MTBE plants also have co- or byproducts left over when their reaction process is complete: butene-1 and butene-2, collectively also called n-butene, as is again the case in our table. On-purpose butadiene is then produced from n-butenes, using the oxidative dehydrogenation process.

Shandong, as we mentioned, is a major tyre producing region. It is also the location of several MTBE plants, next to which these new on-purpose butadiene units have been built.

The problem for the new units, and hence the good news for butadiene supply, is that the alternative value of n-butene as a gasoline blend stock is very high. As a result, the on-purpose butadiene producers are finding it difficult to afford their raw materials, say butadiene market sources.

This has led to both the low operating rates at plants already on stream and speculation that other start-ups will be delayed.

China BD

Further positive news is that very few new PBR and SBR plants are due on stream in China in 2014.

Lower operating rates are also expected at existing synthetic rubber plants in the second half of 2013.

Both of these factors might boost the health of the overall market.

But nobody is certain as to how China's auto tyre producers will fare in 2014. There is an equal lack of clarity over future autos demand growth.
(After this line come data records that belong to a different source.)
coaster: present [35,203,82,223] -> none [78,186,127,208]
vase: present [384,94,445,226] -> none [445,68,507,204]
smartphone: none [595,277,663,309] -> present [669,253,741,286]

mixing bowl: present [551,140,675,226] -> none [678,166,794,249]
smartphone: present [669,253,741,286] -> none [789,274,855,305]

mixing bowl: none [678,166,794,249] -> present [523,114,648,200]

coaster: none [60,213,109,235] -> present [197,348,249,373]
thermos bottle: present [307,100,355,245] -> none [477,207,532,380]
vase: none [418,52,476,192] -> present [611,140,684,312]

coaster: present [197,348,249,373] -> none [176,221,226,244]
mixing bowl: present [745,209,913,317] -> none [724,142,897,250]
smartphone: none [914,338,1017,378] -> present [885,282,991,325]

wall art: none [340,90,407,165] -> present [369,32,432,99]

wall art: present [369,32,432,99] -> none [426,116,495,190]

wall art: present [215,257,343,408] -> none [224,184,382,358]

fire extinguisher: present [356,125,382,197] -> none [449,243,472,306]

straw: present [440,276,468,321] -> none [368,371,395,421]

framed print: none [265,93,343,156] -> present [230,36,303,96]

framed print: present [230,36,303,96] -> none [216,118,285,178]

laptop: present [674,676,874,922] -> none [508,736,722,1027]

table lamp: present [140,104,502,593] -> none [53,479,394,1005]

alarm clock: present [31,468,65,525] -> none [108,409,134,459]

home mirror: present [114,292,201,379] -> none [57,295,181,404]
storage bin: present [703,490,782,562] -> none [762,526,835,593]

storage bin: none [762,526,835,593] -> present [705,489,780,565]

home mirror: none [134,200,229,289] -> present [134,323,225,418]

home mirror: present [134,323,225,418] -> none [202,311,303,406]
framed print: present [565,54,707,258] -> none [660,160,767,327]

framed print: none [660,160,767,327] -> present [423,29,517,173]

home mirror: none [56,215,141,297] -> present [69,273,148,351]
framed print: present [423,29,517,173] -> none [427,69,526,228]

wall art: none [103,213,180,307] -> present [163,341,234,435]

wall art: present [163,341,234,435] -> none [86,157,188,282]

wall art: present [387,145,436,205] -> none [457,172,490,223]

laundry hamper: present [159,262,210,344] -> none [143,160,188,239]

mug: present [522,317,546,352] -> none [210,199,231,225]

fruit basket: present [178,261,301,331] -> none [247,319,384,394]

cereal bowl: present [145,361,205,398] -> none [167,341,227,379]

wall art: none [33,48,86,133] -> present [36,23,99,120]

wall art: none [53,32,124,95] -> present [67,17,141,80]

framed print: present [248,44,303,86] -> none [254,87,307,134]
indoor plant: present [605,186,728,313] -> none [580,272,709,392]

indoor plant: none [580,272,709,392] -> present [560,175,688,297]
Tyre makers enjoyed excellent margins in 2012, add the butadiene industry sources. But so far in 2013, they have been placed under intense pressure by distributors, who are eager to drive tyre prices down.

A major outlet for the big tyre manufacturers is the export market. However, small and medium-sized manufacturers are finding it harder to export and so are more exposed to the weak domestic market.

As for future growth in auto ownership, many analysts assume that as domestic growth replaces investment and export-driven growth, thanks to economic rebalancing, the prospects are fantastic.

But Hou Yankun, head of China Equity Research and head of Asia Autos at UBS Securities, told the China Daily in a 29 May article that 2013 will be the last year of a major sales surge in Chinese autos.

"Theoretically speaking, if car affordability continues to follow the examples of Japan and South Korea, sales could maintain rapid growth for at least 10 years in China," wrote the newspaper.

"But Hou said the ability of the country's roads to cope with that level of growth is already being stretched," according to the paper.

"Data show that there are about 550 cars for every kilometre in Beijing, compared to 300 even in packed Hong Kong."

The average annual mileage of cars in the mainland is five times that of Hong Kong, added Hou.

"'It will be a challenge for the government to raise the speed of road construction to keep pace with the acceleration of auto ownership,'" he said.

"Mega-cities including Beijing and Guangzhou have already introduced car-purchasing restrictions, and people in Shanghai have to enter an auction for car licenses because of massive demand.

"Statistics show cities such as Fuzhou, Tianjin, and Nanjing are all suffering from low average driving speeds caused by chronic traffic congestion, which may force the local governments to consider [further] purchasing restrictions, Hou said."

And in a June 2012 report, Citibank wrote, "Interestingly, although (auto) ownership penetration in China remains low, at 60 cars per 1,000 drivers, annual sales have doubled since FY09 [financial year 2009] to around 24 per 1,000 drivers.

"This is similar to Brazil levels, and compares with around 40 in Europe or Japan.

"Given development variance between China's east and west, this suggests China eastern annualised sales per 1,000 drivers are getting very close to Western levels already - even if the fleet remains small relative to the population."